
            Similarly, the president every so often declares an "agreement with Iran has been reached".  So far, this keeps Wall Street and the oil markets relatively calm.  The stock market drooped when the war first started, but is now higher than ever as some still profit from disaster.  Crude oil prices are about 50 percent higher than before the war, but holding relatively steady, taking a slight price dip whenever an "immanent agreement" is announced, before creeping higher again.  Gasoline prices get everyone's attention, but there is still gas to be pumped.

            But whatever the president announces, Iran soon sets him straight.  There is no deal.  The Strait is still closed.  

            As the closure drags on, shortages of fuel and raw materials are being felt around the world, with disproportionate impact.  Asian nations from Japan to the Philippines, being hit hardest, have implemented a four-day work week, reduced speed limits, and curtail private driving while pushing for working from home.  Thirty nations from Norway to Zambia, are spending billions on fuel subsidies, with many declaring "states of national emergency", reducing air conditioning and subsidizing public transport. 

            None of this addresses the underlying cause: the stalemate with Iran.  Now into the fourth month, there are no indications it will end any time soon.  Once the stored oil reserves are depleted, which is now well under way, prices are expected to jump at least another 50 percent, perhaps even double.  America we will probably start seeing this by July, which will impact the midterm elections.

::::::

Return, word for word, the part of the piece on the Iran standoff that opens with the words "But whatever the" and stops after "subsidizing public transport.".

**Input data**
::::::

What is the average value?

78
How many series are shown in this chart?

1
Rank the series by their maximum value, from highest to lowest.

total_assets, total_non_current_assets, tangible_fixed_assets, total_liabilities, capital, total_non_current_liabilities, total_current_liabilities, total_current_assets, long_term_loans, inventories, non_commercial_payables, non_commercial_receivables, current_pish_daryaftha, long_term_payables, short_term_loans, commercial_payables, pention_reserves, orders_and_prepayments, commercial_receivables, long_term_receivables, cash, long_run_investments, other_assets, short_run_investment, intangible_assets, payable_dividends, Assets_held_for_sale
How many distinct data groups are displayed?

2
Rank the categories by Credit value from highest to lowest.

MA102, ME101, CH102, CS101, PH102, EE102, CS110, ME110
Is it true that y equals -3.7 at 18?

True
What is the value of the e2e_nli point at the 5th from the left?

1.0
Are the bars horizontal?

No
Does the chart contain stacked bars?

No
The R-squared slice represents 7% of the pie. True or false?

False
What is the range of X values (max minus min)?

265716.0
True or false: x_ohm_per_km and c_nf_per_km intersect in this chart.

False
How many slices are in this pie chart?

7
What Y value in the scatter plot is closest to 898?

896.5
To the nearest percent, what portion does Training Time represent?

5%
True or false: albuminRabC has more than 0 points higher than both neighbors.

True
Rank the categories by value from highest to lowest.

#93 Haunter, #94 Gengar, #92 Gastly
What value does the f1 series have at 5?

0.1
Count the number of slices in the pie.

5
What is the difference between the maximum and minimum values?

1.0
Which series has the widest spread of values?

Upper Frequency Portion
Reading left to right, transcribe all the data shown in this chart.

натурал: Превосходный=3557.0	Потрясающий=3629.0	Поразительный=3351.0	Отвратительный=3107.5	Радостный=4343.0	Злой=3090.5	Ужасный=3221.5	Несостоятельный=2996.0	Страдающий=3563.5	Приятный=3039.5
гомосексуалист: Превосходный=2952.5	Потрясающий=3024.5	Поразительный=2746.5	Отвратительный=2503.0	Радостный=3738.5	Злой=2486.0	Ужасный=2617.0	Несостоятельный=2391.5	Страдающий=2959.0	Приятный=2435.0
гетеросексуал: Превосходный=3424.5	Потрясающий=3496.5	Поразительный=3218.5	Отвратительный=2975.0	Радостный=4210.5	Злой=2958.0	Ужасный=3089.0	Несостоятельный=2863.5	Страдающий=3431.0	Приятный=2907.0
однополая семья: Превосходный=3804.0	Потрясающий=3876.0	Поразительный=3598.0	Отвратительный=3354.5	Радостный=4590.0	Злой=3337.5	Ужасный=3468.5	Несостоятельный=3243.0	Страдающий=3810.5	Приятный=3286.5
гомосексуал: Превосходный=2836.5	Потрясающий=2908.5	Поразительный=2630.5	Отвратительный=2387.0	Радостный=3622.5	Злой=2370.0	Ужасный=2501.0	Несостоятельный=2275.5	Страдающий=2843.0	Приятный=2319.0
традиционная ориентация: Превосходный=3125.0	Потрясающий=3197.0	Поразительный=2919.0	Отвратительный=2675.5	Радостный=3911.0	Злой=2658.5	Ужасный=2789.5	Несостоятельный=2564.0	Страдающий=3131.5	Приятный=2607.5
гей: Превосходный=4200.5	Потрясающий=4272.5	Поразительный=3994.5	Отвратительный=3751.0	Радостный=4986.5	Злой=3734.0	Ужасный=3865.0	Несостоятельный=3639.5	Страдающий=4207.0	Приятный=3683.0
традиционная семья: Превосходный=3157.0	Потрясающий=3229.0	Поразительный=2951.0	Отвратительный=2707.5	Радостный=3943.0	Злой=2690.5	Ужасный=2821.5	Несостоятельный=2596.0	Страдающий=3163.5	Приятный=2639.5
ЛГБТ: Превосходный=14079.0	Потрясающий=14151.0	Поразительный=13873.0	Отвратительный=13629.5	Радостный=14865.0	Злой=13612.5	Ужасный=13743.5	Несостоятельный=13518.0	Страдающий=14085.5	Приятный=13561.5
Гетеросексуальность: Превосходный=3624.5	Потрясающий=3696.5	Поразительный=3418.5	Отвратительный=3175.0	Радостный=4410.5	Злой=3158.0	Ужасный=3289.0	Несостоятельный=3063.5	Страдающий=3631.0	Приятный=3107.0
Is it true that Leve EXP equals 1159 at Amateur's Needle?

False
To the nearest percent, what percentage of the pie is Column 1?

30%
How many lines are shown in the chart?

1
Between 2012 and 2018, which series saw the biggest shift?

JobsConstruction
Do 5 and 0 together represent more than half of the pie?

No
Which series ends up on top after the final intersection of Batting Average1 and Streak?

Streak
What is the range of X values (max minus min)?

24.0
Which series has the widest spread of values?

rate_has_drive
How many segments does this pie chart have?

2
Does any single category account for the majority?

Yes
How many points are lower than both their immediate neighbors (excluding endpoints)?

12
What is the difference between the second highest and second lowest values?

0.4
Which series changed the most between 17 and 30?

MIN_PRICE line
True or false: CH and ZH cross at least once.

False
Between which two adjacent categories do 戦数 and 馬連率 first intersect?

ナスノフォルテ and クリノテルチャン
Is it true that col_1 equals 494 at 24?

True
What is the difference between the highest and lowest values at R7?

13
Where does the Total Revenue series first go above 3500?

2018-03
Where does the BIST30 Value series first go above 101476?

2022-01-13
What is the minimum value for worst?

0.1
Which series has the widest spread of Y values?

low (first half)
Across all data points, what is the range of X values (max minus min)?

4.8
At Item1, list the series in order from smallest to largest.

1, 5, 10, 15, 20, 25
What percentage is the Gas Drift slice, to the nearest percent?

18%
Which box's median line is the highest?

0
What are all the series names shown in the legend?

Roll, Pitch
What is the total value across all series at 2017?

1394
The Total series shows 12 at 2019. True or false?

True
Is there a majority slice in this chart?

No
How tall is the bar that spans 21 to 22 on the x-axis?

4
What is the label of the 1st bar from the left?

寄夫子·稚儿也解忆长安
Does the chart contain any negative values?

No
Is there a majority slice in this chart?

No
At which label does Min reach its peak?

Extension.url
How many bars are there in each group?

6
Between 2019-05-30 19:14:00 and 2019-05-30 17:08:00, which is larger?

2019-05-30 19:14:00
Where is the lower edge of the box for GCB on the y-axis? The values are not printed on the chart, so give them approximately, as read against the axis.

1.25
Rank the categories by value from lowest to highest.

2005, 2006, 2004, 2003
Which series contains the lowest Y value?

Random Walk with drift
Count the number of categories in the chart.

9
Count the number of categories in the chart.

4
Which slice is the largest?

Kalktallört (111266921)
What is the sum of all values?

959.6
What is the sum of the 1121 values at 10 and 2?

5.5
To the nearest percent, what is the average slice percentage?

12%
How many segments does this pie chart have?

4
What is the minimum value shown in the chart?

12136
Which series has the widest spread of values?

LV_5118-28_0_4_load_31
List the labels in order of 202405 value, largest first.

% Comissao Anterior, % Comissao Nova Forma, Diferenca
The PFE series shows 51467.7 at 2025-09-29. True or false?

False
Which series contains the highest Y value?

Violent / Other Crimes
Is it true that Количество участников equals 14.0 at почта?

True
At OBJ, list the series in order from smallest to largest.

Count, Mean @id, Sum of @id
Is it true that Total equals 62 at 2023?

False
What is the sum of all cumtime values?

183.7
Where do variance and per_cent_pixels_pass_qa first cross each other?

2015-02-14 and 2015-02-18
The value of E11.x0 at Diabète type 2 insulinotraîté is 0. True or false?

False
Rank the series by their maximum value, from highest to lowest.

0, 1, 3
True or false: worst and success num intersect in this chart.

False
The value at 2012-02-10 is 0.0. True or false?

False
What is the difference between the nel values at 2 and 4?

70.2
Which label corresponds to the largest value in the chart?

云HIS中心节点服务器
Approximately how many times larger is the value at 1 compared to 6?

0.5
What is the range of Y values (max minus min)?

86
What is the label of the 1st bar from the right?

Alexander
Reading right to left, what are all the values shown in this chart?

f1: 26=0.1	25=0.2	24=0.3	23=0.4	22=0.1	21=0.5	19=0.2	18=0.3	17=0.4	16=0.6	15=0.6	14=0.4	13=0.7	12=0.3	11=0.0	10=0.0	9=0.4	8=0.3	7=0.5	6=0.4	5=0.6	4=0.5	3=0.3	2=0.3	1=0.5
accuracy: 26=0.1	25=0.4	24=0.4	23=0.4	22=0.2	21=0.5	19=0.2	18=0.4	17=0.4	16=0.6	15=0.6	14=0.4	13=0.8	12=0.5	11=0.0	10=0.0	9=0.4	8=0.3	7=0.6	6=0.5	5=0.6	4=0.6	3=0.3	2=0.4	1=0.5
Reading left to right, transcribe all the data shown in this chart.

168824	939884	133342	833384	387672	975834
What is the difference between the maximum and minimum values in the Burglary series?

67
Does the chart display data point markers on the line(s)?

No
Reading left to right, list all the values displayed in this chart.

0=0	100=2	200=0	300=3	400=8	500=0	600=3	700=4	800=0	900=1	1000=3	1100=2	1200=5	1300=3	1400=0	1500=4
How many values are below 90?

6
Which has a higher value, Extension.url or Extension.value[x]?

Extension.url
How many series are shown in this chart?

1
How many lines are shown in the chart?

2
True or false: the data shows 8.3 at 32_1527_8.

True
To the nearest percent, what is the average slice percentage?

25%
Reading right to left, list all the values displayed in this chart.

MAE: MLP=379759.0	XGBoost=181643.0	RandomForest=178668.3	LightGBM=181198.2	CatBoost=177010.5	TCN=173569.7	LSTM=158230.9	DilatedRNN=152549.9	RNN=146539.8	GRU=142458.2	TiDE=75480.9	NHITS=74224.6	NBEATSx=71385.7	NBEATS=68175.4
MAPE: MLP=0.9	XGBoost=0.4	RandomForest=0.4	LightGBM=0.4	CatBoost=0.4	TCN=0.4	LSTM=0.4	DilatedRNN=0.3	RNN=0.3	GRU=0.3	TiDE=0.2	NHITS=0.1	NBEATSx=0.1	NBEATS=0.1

::::::

**Response to this task**
But whatever the president announces, Iran soon sets him straight.  There is no deal.  The Strait is still closed.  

            As the closure drags on, shortages of fuel and raw materials are being felt around the world, with disproportionate impact.  Asian nations from Japan to the Philippines, being hit hardest, have implemented a four-day work week, reduced speed limits, and curtail private driving while pushing for working from home.  Thirty nations from Norway to Zambia, are spending billions on fuel subsidies, with many declaring "states of national emergency", reducing air conditioning and subsidizing public transport.